Even more striking, with the exception of “Lincoln,” these films almost universally present their presidents as ineffectual, naïve, often little more than a patsy. Foxx’s President Sawyer handles a gun as though Foxx is still playing Ray Charles. Morgan Freeman—Hollywood’s go-to actor for gravitas, wisdom and class—likewise is forced to spend “Olympus” wringing his hands, indecisive. You can see Freeman chafing against the script at times, searching for some way of bringing depth or backbone to his character.

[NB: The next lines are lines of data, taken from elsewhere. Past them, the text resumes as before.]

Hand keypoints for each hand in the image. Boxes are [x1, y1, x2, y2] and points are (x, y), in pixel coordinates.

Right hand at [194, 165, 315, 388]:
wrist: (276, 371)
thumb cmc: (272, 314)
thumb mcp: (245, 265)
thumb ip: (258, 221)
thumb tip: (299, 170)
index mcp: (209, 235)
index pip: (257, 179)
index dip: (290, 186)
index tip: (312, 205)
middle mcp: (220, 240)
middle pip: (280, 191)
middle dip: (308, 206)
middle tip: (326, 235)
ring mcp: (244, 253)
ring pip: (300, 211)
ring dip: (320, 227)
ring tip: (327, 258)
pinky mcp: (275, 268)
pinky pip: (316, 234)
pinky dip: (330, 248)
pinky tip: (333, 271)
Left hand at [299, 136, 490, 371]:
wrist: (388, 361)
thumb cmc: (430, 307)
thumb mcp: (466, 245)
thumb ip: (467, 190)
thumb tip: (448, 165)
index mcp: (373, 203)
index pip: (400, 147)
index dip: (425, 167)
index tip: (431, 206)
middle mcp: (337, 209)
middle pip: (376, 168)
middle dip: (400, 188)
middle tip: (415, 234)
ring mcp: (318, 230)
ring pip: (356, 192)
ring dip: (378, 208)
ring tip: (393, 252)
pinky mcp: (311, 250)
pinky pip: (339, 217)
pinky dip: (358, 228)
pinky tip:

Meanwhile on television, ABC’s red-hot “Scandal” stars Tony Goldwyn as President Fitzgerald Thomas Grant III, a romantic idealist so disconnected from political realities he isn’t aware that the election was bought for him by his political-animal staff. (“Scandal” has become known for audacious shark-jumping twists, but its greatest trick is to make audiences ignore the fact that its forceful, smart protagonist is in love with a whiny teenager of a president. I daresay there has never been a characterization of a president as wholeheartedly weak and pathetic as Grant.)
At the end of “White House Down,” Jamie Foxx wins the day and the Middle Eastern countries agree to sign his treaty. But we never really believe that ending, any more than we believed he had a legitimate plan in the first place. Nor do we believe in “Scandal” that Grant is right to stay an idealist, no matter how many times the pragmatic, luminescent Olivia Pope tells us so, or that Morgan Freeman should be president, or that minor character presidents like William Devane in “Dark Knight Rises” or William Sadler in “Iron Man III” have any real idea how to solve the problems of the world. If someone said “Yes we can,” we’d laugh them off the stage.
How many times did Obama allow himself to be outmaneuvered by Republicans uninterested in playing the game by his standards? How well has his political idealism served the nation? For as charismatic and inspirational a figure as he is, it may very well be that his real political legacy will be to convince people that Hillary was right, that spending time trying to overcome our differences with this Congress is nothing but a sucker’s game. Maybe that’s the real story of the NSA scandal, too—that President Obama has learned his lesson.
When Obama was elected, many hoped for the country of Sorkin and Jimmy Stewart. But the truth is, Sorkin knew he was telling a fairy tale. Perhaps Hollywood has finally realized the same.